About the project
In the last decades of the 20th Century, Professor Ann Oakley's ground-breaking 'Becoming a Mother' project:
- Reshaped thinking about motherhood
- Established a multi-disciplinary area of academic
research - Provoked a sea-change in practice and policy around
maternity care
In a time of accelerating social change this project takes forward that legacy.
Methodology
Demographic, cultural and medical changes since the 1970s have significantly changed the context in which women become mothers: maternity services and childcare provision are vastly different, as are ideas about family life, gender roles and ‘parenting’ more broadly.
We take an inter-generational, longitudinal, and historically comparative approach.
We will understand better the:
- lasting implications of women's transition to motherhood, and
- continuities and changes in women's experiences over the last 50 years in the UK.
We will do this through both the re-analysis of Oakley's previous research and new data-collection.
History
Follow-up Study with Original Mothers (and Daughters/Grand-daughters): Looking Back on 50 Years of Motherhood LBBAMA50, 2025-6
Repeat Study with New Mothers: Becoming a Mother Repeated, 50 Years on BAMR50 2025-27
Aims
Aim 1
To compile, digitise, transcribe, catalogue, archive and re-analyse data from the original Becoming a Mother study (and associated studies).

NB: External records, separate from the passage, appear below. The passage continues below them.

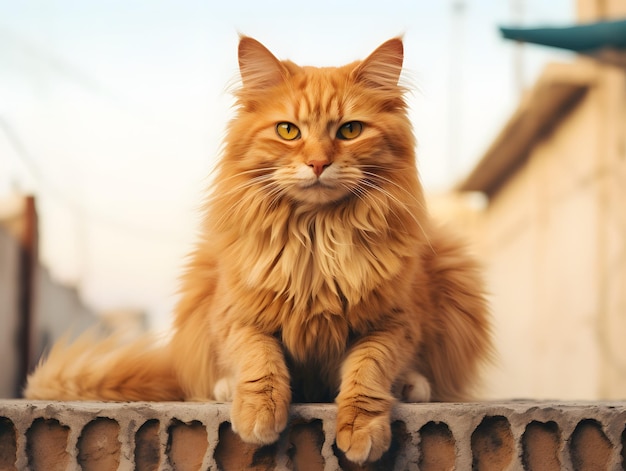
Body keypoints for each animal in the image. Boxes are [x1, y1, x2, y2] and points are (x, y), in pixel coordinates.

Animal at [25, 37, 492, 464]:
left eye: (350, 131)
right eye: (288, 130)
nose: (318, 163)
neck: (316, 238)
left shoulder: (393, 325)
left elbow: (367, 374)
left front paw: (361, 431)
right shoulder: (239, 318)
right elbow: (260, 362)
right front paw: (258, 414)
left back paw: (412, 387)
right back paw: (224, 390)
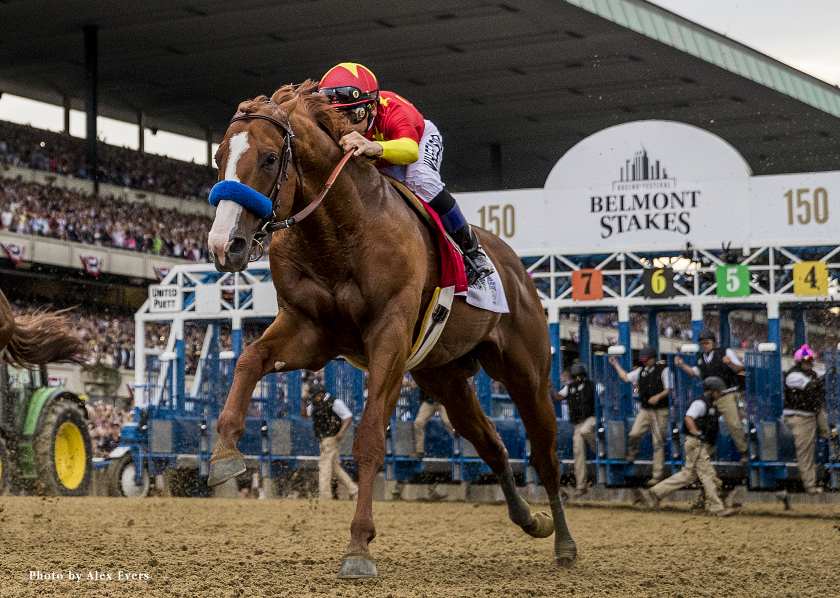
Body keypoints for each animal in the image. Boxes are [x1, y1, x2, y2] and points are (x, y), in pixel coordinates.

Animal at [206, 82, 576, 580]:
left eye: (267, 158)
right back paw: (530, 520)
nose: (224, 245)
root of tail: (517, 267)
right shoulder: (309, 331)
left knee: (545, 454)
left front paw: (359, 547)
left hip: (527, 373)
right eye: (219, 155)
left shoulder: (390, 336)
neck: (341, 230)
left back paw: (565, 543)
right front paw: (224, 453)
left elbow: (367, 441)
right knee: (492, 444)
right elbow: (249, 359)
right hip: (445, 377)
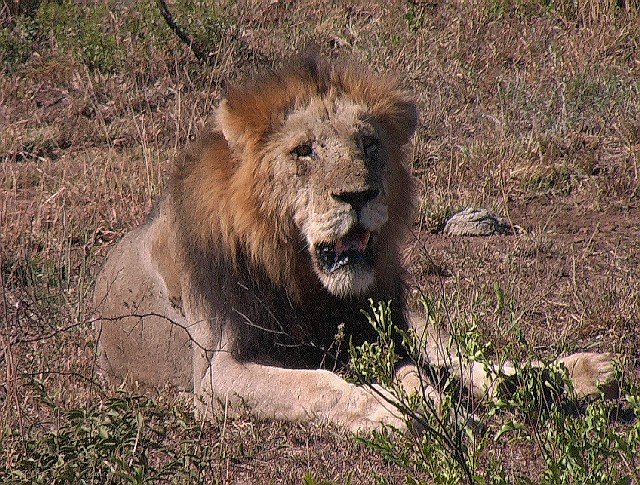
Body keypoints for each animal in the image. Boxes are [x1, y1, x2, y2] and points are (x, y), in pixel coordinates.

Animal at [94, 56, 614, 433]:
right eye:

This will be in collaboration with the British Library (our official partner) as part of their acquisition of Oakley’s archive.
Aim 2
Based on (1), conduct follow-up interviews with those original mothers (and any grand/daughters who have become mothers). This will identify intergenerational changes in the transition to motherhood, potentially over three generations.
Aim 3
Based on (1) and (2), in combination with a historical policy review, develop a new interview schedule. We will conduct a methodologically similar study with an intersectionally diverse sample of mothers recruited via the same hospital in London. This will reflect and reveal historical change in the experience of first-time motherhood ‘50 years on’.
Aim 4
Drawing on (1) (2) and (3), to develop and share our findings with a wide audience through:
- academic and non-academic publications, including policy briefs
- an embedded television documentary and podcast, and
- a launch event (in the House of Lords) and dissemination event (at the British Library) publicised across a variety of media platforms.
Substantively, this project will contribute to understanding the transition to (and experience of) motherhood and contextualised by changes to parenting culture.
It will also:
- strengthen social science methodology,
- showcase ways of collecting and analysing qualitative data over time, and
- ensure the legacy of historically important data-sets.
In curating a research-ready data-set for re-use, the project serves not only as a study of motherhood, but as a study of the study of motherhood.
We hope our ‘50 years on’ study will be equally impactful as the original and have a lasting impact on public discourse and social policy, offering us a timely portrait of how motherhood – and indeed Britain – have changed.